Recorded data:
________

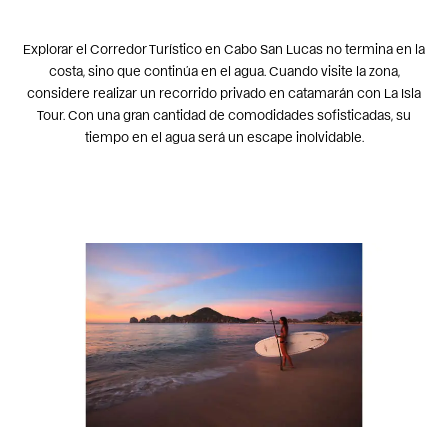
Explorar el Corredor Turístico en Cabo San Lucas no termina en la
costa, sino que continúa en el agua. Cuando visite la zona,
considere realizar un recorrido privado en catamarán con La Isla
Tour. Con una gran cantidad de comodidades sofisticadas, su
tiempo en el agua será un escape inolvidable.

________

Copy out all of the lines above word for word, and leave the pictures out.

Explorar el Corredor Turístico en Cabo San Lucas no termina en la
costa, sino que continúa en el agua. Cuando visite la zona,
considere realizar un recorrido privado en catamarán con La Isla
Tour. Con una gran cantidad de comodidades sofisticadas, su
tiempo en el agua será un escape inolvidable.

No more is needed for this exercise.